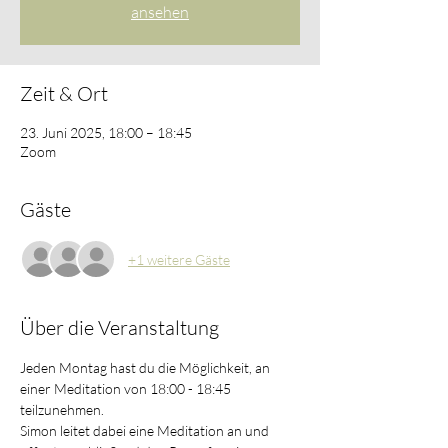
ansehen
Zeit & Ort
23. Juni 2025, 18:00 – 18:45
Zoom
Gäste
+1 weitere Gäste
Über die Veranstaltung
Jeden Montag hast du die Möglichkeit, an 
einer Meditation von 18:00 - 18:45 
teilzunehmen. 
Simon leitet dabei eine Meditation an und 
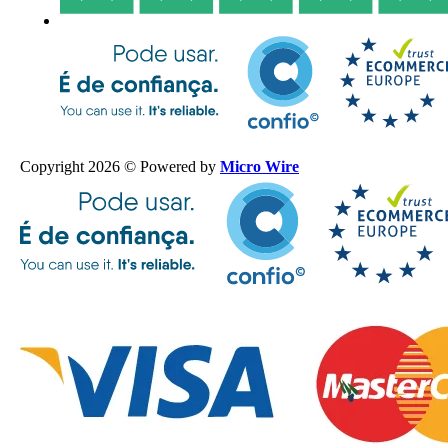
Copyright 2026 © Powered by
Micro Wire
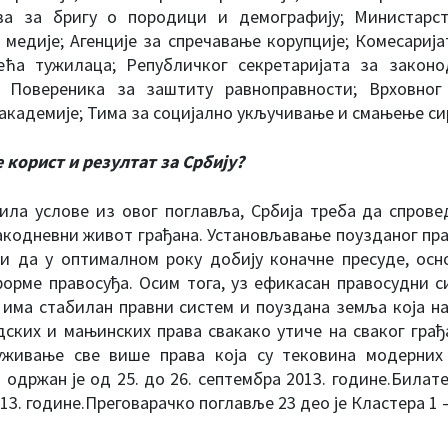
ва за бригу о породици и демографију; Министарств
 медије; Агенције за спречавање корупције; Комесарија
ћа тужилаца; Републичког секретаријата за законод
у; Повереника за заштиту равноправности; Врховног
академије; Тима за социјално укључивање и смањење с
е корист и резултат за Србију?
ила услове из овог поглавља, Србија треба да спрове
вакодневни живот грађана. Установљавање поузданог пра
 и да у оптималном року добију коначне пресуде, осн
орме правосуђа. Осим тога, уз ефикасан правосудни с
 има стабилан правни систем и поуздана земља која н
ских и мањинских права свакако утиче на сваког грађа
уживање све више права која су тековина модерних 
 одржан је од 25. до 26. септембра 2013. године.Билате
3. године.Преговарачко поглавље 23 део је Кластера 1 –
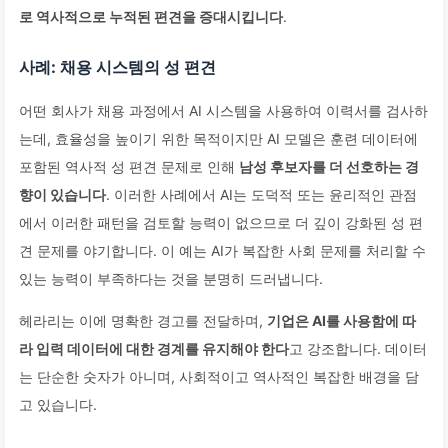
로 역사적으로 누적된 편견을 증대시킵니다
.
사례: 채용 시스템의 성 편견
어떤 회사가 채용 과정에서 AI 시스템을 사용하여 이력서를 검사하
는데, 효율성을 높이기 위한 목적이지만 AI 모델은 훈련 데이터에
포함된 역사적 성 편견 문제로 인해
남성 후보자를 더 선호하는 경
향이 있습니다
. 이러한 사례에서 AI는 도덕적 또는 윤리적인 관점
에서 이러한 패턴을 검토할 능력이 없으므로 더 깊이 강화된 성 편
견 문제를 야기합니다. 이 예는 AI가 복잡한 사회 문제를 처리할 수
있는 능력이 부족하다는 것을 분명히 드러냅니다.
헤라리는 이에 명확한 경고를 전달하며,
기업은 AI를 사용함에 따
라 입력 데이터에 대한 경계를 유지해야 한다
고 강조합니다. 데이터
는 단순한 숫자가 아니며, 사회적이고 역사적인 복잡한 배경을 담
고 있습니다.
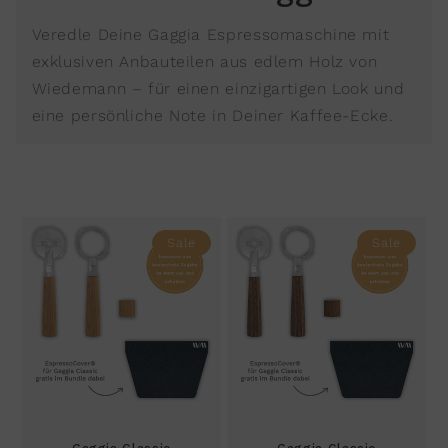
Veredle Deine Gaggia Espressomaschine mit
exklusiven Anbauteilen aus edlem Holz von
Wiedemann – für einen einzigartigen Look und
eine persönliche Note in Deiner Kaffee-Ecke.
Sale
Sale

────────────────────

- [TO DO]:
Starting from the line that contains "академије; Тима за", transcribe exactly each line down to the final line of the material above, excluding every picture and adding nothing else.

- [RESPONSE BOX]:
академије; Тима за социјално укључивање и смањење с
е корист и резултат за Србију?
ила услове из овог поглавља, Србија треба да спрове
вакодневни живот грађана. Установљавање поузданог пра
 и да у оптималном року добију коначне пресуде, осн
орме правосуђа. Осим тога, уз ефикасан правосудни с
 има стабилан правни систем и поуздана земља која н
ских и мањинских права свакако утиче на сваког грађа
уживање све више права која су тековина модерних 
 одржан је од 25. до 26. септембра 2013. године.Билате
3. године.Преговарачко поглавље 23 део је Кластера 1 –
로 역사적으로 누적된 편견을 증대시킵니다
.
사례: 채용 시스템의 성 편견
어떤 회사가 채용 과정에서 AI 시스템을 사용하여 이력서를 검사하
는데, 효율성을 높이기 위한 목적이지만 AI 모델은 훈련 데이터에
포함된 역사적 성 편견 문제로 인해
남성 후보자를 더 선호하는 경
향이 있습니다
. 이러한 사례에서 AI는 도덕적 또는 윤리적인 관점
에서 이러한 패턴을 검토할 능력이 없으므로 더 깊이 강화된 성 편
견 문제를 야기합니다. 이 예는 AI가 복잡한 사회 문제를 처리할 수
있는 능력이 부족하다는 것을 분명히 드러냅니다.
헤라리는 이에 명확한 경고를 전달하며,
기업은 AI를 사용함에 따
라 입력 데이터에 대한 경계를 유지해야 한다
고 강조합니다. 데이터
는 단순한 숫자가 아니며, 사회적이고 역사적인 복잡한 배경을 담
고 있습니다.
Veredle Deine Gaggia Espressomaschine mit
exklusiven Anbauteilen aus edlem Holz von
Wiedemann – für einen einzigartigen Look und
eine persönliche Note in Deiner Kaffee-Ecke.
Sale
Sale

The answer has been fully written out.